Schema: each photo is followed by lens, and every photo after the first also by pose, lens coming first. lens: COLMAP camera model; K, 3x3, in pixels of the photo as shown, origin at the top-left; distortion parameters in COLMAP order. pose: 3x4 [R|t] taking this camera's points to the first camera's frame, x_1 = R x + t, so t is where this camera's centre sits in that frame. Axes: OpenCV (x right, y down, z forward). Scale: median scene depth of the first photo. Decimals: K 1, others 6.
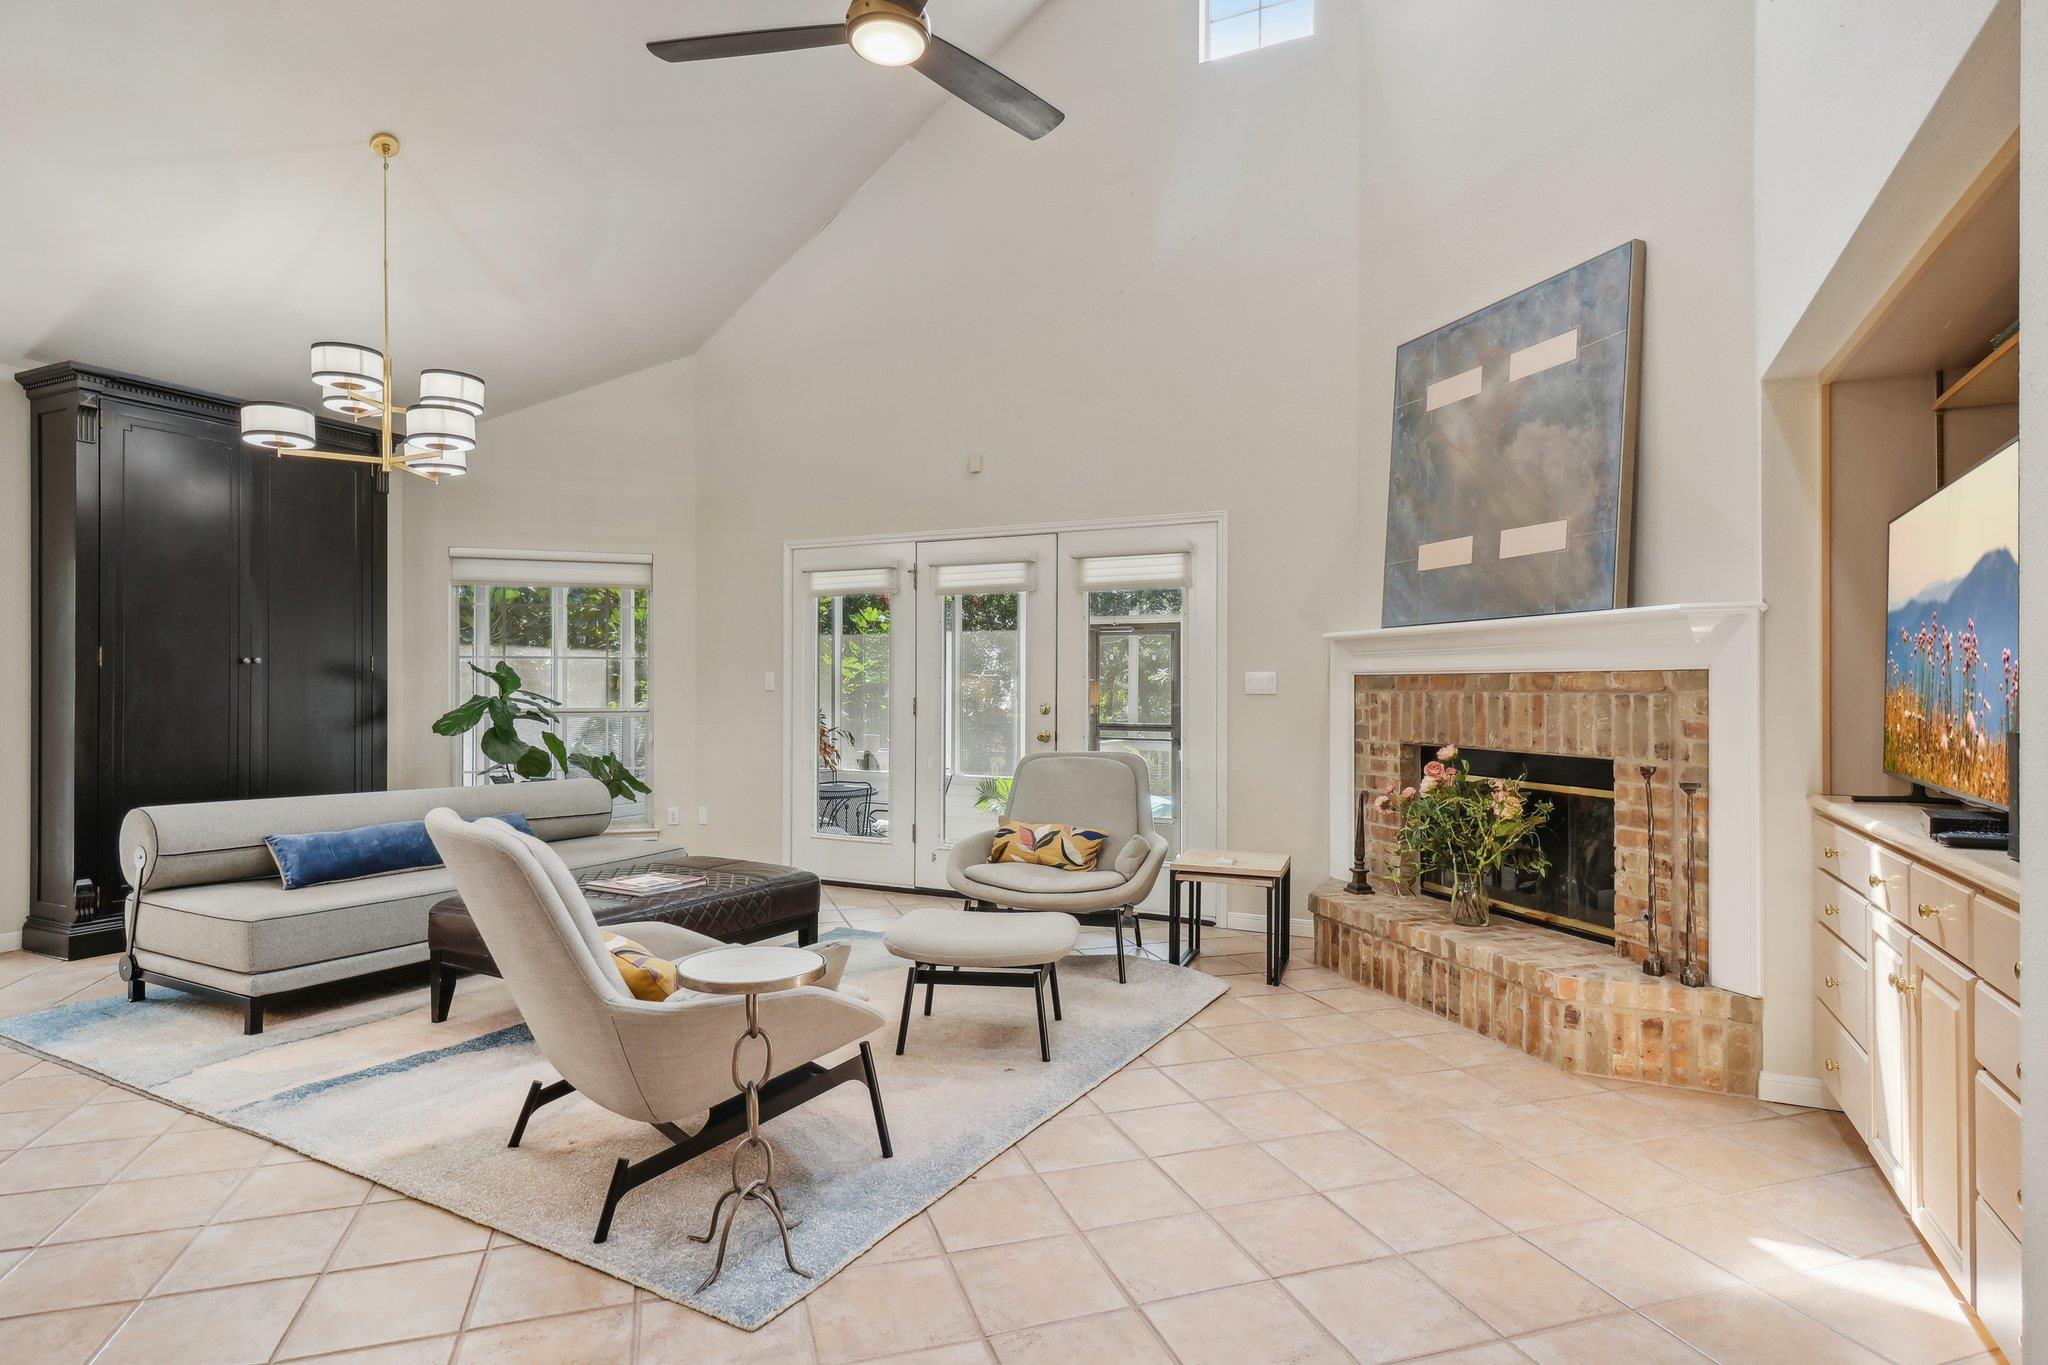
lens RADIAL K [[1079.9, 0, 1024.5], [0, 1079.9, 690.8], [0, 0, 1]] dist [0.003388, 0.000331]
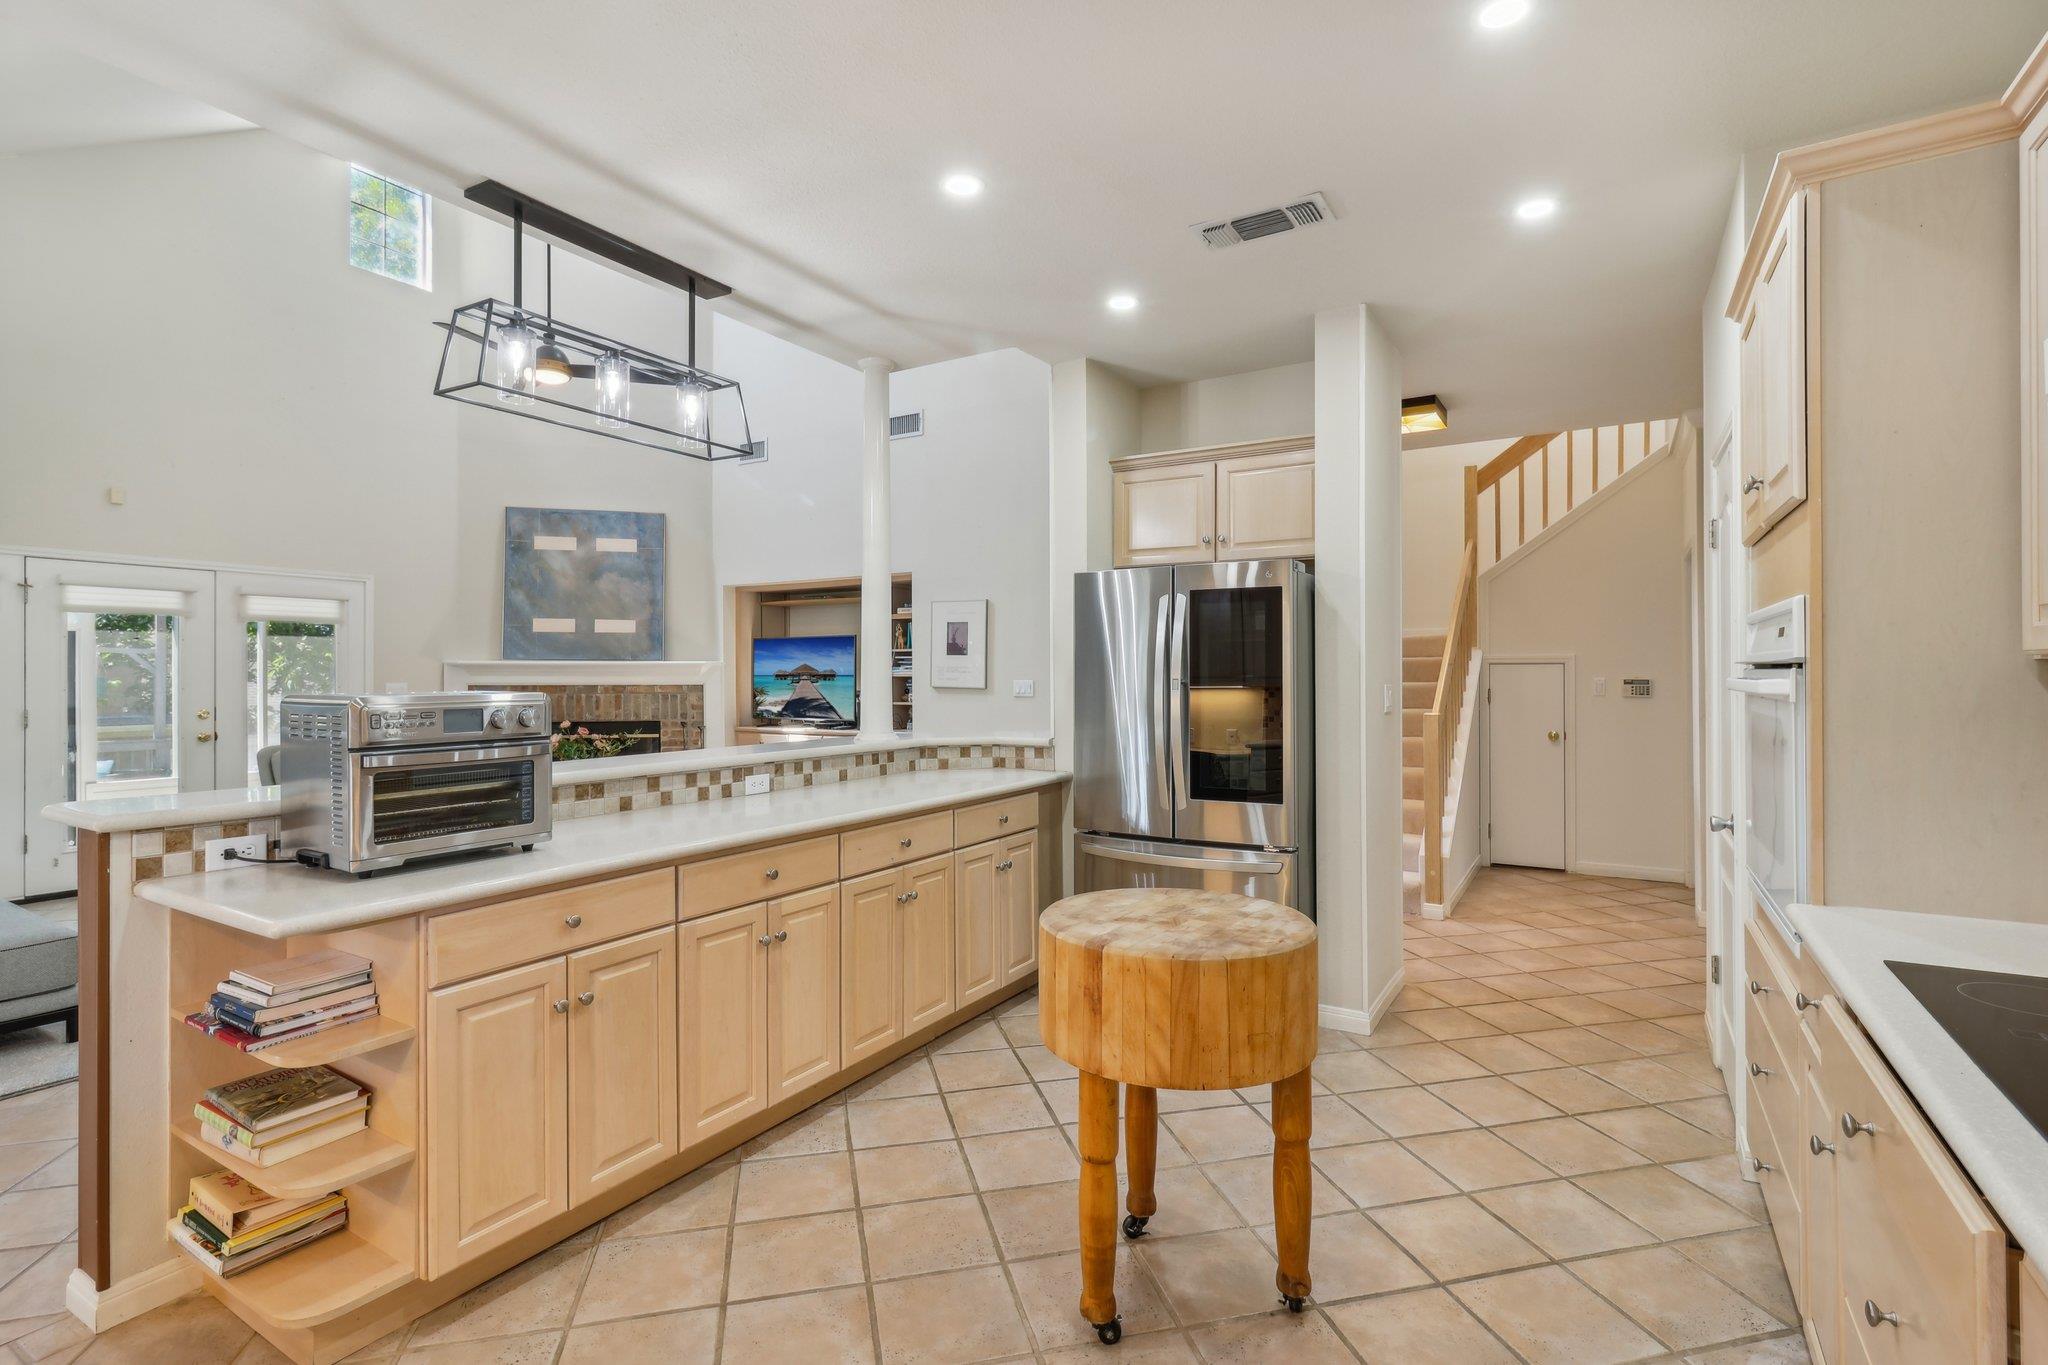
lens RADIAL K [[967.4, 0, 1023.2], [0, 967.4, 677.6], [0, 0, 1]] dist [0.002870, 0.000519]
pose [[0.077265, -0.003358, 0.997005, -1.403372], [0.005692, 0.999980, 0.002927, -0.032019], [-0.996994, 0.005449, 0.077282, -0.002940]]
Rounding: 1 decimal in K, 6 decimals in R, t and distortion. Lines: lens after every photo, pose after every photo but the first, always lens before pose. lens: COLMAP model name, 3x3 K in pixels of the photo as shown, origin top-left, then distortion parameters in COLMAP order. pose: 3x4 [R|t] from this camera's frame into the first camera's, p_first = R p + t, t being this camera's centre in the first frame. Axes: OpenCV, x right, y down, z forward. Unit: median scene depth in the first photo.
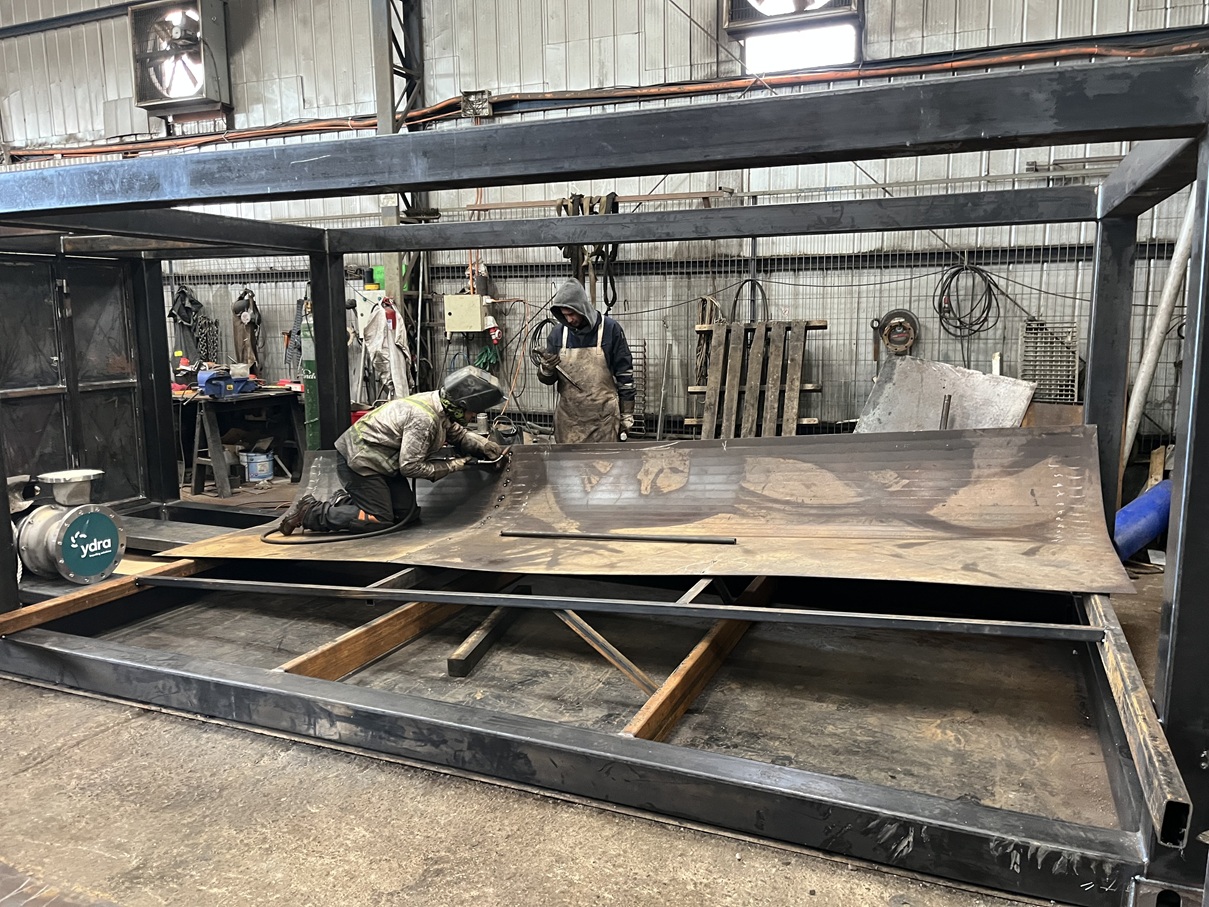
lens RADIAL K [[896.1, 0, 604.5], [0, 896.1, 453.5], [0, 0, 1]] dist [0.070475, -0.104567]
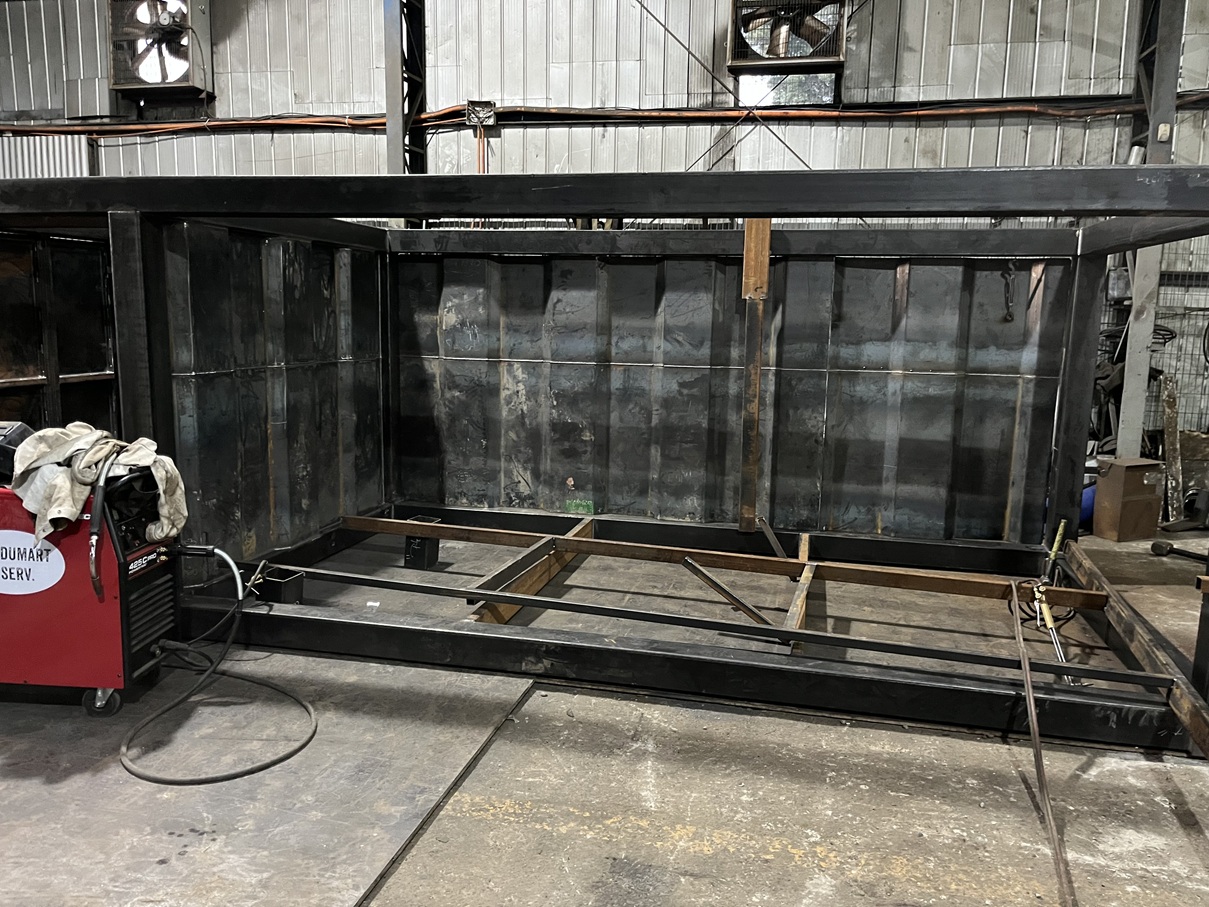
lens RADIAL K [[896.1, 0, 604.5], [0, 896.1, 453.5], [0, 0, 1]] dist [0.070475, -0.104567]
pose [[0.983327, -0.001837, 0.181837, -0.200390], [0.000464, 0.999971, 0.007592, 0.008308], [-0.181846, -0.007382, 0.983299, -0.083016]]
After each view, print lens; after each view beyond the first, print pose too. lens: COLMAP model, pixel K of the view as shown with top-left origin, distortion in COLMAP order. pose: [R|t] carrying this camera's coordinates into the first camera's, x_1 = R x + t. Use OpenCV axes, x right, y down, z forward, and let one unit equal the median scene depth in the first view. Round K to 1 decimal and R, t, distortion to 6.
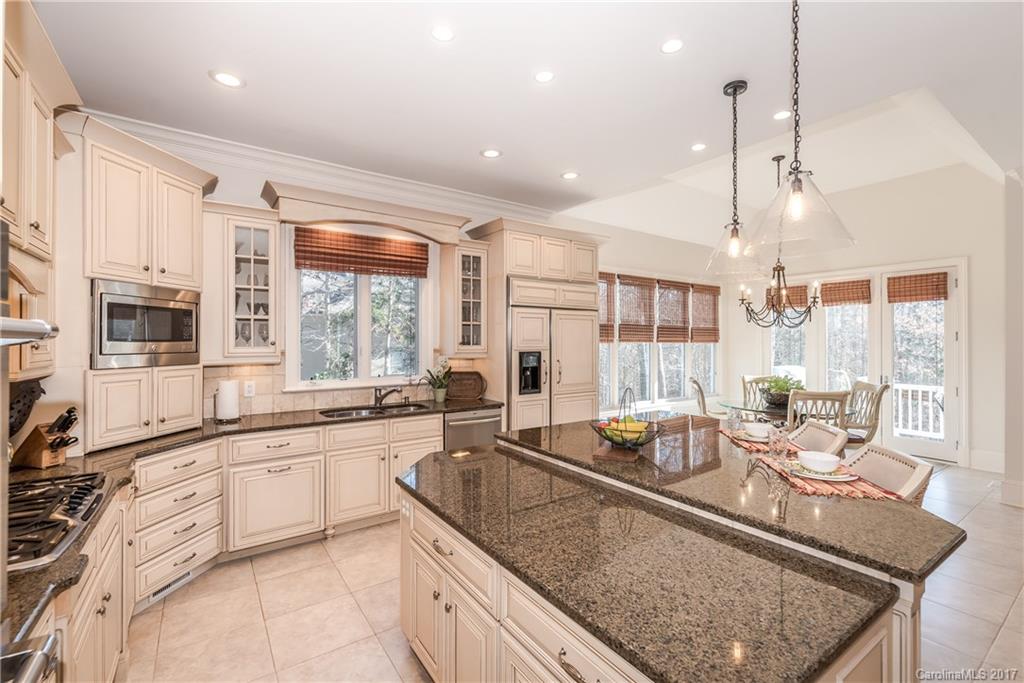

* * *

### What you should do
Copy every line of the listing above exactly. Leave each picture out.

### Solution
Schema: each photo is followed by lens, and every photo after the first also by pose, lens coming first. lens: COLMAP camera model; K, 3x3, in pixels of the photo as shown, origin at the top-left; distortion parameters in COLMAP order. pose: 3x4 [R|t] taking this camera's points to the first camera's frame, x_1 = R x + t, so t is where this camera's centre sits in that frame. Axes: OpenCV (x right, y down, z forward). Scale: median scene depth of the first photo. Decimals: K 1, others 6.
lens RADIAL K [[1079.9, 0, 1024.5], [0, 1079.9, 690.8], [0, 0, 1]] dist [0.003388, 0.000331]
lens RADIAL K [[967.4, 0, 1023.2], [0, 967.4, 677.6], [0, 0, 1]] dist [0.002870, 0.000519]
pose [[0.077265, -0.003358, 0.997005, -1.403372], [0.005692, 0.999980, 0.002927, -0.032019], [-0.996994, 0.005449, 0.077282, -0.002940]]
Rounding: 1 decimal in K, 6 decimals in R, t and distortion. Lines: lens after every photo, pose after every photo but the first, always lens before pose. lens: COLMAP model name, 3x3 K in pixels of the photo as shown, origin top-left, then distortion parameters in COLMAP order. pose: 3x4 [R|t] from this camera's frame into the first camera's, p_first = R p + t, t being this camera's centre in the first frame. Axes: OpenCV, x right, y down, z forward. Unit: median scene depth in the first photo.
lens RADIAL K [[896.1, 0, 604.5], [0, 896.1, 453.5], [0, 0, 1]] dist [0.070475, -0.104567]
lens RADIAL K [[896.1, 0, 604.5], [0, 896.1, 453.5], [0, 0, 1]] dist [0.070475, -0.104567]
pose [[0.983327, -0.001837, 0.181837, -0.200390], [0.000464, 0.999971, 0.007592, 0.008308], [-0.181846, -0.007382, 0.983299, -0.083016]]
After each view, print lens; after each view beyond the first, print pose too. lens: COLMAP model, pixel K of the view as shown with top-left origin, distortion in COLMAP order. pose: [R|t] carrying this camera's coordinates into the first camera's, x_1 = R x + t. Use OpenCV axes, x right, y down, z forward, and let one unit equal the median scene depth in the first view. Round K to 1 decimal and R, t, distortion to 6.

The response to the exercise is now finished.